Senate Judiciary Immigration Subcommittee Chairman Spencer Abraham, R-Mich., Thursday convened the first in a series of hearings to examine Immigration and Naturalization Service restructuring, while the counterpart subcommittee in the House approved a bill authorizing $82 million to help the agency clear its application backlog.
"I think the [Senate] subcommittee needs to take a step back and to start with first principles before determining exactly how the immigration functions performed by the government should best be organized," Abraham said.
Abraham has not endorsed any proposal and will most likely introduce his own plan early next year, an aide said. Future Senate hearings are planned to examine the agency's enforcement function.
During the Senate hearing, which focused on the agency's record of customer service for immigrants, INS Commissioner Doris Meissner outlined her agency's proposal to divide its now- combined service and enforcement operations into separate "chains of command" that would be coordinated at the top of the INS.
"The issue of customer service has not gotten as much attention as it deserves," Meissner said.

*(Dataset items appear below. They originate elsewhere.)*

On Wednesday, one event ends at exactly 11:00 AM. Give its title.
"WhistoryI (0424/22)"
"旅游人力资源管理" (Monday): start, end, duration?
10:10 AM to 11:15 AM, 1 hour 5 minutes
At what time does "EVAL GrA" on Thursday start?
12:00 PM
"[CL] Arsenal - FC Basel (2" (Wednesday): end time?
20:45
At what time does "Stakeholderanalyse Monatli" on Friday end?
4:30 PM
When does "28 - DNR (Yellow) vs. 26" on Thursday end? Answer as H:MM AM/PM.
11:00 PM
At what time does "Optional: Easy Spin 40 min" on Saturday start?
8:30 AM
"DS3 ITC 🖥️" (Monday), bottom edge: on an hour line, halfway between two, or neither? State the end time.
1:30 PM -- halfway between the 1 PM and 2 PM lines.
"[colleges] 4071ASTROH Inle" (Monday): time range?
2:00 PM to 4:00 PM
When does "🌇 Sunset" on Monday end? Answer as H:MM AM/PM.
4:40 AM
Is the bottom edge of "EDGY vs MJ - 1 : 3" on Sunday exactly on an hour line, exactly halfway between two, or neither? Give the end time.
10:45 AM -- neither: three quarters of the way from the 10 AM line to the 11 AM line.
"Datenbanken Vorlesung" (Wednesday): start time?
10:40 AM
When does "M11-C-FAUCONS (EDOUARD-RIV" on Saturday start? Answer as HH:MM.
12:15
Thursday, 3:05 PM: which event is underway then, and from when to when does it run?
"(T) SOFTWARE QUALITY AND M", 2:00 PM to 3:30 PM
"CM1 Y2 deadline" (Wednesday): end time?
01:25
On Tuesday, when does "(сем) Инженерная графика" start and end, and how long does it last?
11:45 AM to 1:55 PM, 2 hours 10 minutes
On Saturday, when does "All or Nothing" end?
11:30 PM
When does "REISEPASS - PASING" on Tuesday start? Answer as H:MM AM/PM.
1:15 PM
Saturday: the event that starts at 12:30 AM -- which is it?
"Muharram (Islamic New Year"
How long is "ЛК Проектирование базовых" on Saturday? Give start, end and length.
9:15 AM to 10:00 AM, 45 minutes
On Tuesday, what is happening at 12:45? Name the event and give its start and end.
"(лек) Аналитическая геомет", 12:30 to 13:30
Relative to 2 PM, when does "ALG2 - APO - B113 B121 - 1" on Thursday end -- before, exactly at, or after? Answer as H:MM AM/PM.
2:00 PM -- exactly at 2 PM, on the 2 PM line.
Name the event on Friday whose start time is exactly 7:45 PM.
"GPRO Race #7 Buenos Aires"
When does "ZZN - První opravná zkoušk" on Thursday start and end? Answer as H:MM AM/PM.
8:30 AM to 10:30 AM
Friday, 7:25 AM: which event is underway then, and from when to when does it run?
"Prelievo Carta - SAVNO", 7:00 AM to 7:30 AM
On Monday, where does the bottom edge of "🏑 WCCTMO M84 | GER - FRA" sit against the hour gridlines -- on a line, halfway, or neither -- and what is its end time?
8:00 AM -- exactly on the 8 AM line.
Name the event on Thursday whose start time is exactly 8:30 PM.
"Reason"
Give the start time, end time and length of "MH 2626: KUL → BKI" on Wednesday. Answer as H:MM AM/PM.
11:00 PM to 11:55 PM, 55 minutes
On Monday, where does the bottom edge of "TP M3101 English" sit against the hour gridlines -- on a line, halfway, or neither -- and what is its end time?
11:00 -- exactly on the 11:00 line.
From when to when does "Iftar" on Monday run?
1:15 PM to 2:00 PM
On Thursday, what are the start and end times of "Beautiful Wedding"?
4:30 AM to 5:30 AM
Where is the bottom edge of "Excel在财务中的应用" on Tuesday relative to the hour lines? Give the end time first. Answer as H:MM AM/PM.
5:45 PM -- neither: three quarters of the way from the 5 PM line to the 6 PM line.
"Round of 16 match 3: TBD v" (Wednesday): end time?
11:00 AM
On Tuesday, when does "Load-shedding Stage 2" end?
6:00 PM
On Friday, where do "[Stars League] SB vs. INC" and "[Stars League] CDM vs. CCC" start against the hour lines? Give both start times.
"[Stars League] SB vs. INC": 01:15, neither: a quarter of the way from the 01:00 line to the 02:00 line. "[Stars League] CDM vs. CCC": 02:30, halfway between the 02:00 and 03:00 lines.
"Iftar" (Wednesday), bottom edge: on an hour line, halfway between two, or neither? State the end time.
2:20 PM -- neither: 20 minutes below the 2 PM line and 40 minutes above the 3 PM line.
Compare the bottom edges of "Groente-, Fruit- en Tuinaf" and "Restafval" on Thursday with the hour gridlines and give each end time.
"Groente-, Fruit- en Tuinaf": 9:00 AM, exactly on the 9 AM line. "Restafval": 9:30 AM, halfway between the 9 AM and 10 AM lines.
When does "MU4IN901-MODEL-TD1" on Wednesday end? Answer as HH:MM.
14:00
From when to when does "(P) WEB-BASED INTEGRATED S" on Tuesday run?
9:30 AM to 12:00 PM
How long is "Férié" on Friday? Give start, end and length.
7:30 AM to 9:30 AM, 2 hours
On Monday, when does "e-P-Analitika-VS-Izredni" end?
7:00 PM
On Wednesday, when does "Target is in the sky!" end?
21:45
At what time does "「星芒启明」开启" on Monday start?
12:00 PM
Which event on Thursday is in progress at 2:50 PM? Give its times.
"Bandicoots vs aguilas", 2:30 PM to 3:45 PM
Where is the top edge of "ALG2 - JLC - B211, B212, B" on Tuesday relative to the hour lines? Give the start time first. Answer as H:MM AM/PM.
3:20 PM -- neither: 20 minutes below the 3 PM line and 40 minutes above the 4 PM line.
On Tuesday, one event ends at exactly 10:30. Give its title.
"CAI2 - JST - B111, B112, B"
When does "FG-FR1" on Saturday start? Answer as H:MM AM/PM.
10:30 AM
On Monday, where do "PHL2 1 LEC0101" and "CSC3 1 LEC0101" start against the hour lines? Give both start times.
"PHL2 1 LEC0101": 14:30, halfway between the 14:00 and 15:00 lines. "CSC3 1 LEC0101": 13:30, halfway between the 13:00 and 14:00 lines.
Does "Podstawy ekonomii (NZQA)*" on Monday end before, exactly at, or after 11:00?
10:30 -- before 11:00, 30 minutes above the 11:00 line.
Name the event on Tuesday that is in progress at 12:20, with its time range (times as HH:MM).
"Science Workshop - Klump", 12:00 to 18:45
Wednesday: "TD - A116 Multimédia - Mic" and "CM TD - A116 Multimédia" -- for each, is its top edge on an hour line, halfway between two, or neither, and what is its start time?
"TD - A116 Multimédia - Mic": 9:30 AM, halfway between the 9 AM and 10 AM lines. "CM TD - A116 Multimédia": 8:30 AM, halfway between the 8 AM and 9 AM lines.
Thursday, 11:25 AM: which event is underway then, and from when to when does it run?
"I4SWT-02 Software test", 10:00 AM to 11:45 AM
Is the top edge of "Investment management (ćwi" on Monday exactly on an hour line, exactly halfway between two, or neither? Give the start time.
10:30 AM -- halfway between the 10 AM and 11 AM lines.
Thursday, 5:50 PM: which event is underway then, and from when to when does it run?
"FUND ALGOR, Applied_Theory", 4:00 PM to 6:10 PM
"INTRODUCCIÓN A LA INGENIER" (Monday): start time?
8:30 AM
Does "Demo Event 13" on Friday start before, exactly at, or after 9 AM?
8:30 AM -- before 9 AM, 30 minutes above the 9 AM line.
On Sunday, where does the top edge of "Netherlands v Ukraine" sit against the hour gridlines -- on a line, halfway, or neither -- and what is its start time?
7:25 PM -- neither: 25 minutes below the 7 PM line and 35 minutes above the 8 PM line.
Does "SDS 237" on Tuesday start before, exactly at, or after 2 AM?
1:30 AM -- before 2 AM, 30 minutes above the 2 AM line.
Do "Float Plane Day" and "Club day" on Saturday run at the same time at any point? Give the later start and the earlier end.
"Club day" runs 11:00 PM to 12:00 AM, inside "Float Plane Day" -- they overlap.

Meissner acknowledged her agency's great backlog in cases and cited "an avalanche of applications" that followed a new law implemented in 1995, which allowed people to adjust their status through INS rather than through State Department consulates.
She said overhauling the naturalization process has made the delays worse, but said the INS has made progress with new fingerprinting centers, phone centers and other improvements. However, she added that the INS' service function continues to operate understaffed and underfunded.
The INS restructuring proposal would replace regional and district INS offices with local offices charged with a singular purpose.
In addition to the INS plan, House Judiciary Immigration and Claims Subcommittee Chairman Lamar Smith, R-Texas, also is considering separate and more far-reaching proposals sponsored by Reps. Harold Rogers, R-Ky., and Silvestre Reyes, D-Texas.
On Thursday, Smith's subcommittee by a party-line 5-2 vote approved $82 million in additional funds to help the INS clear its backlog of processing in applications, while also requiring the INS to verify the good moral character of applicants.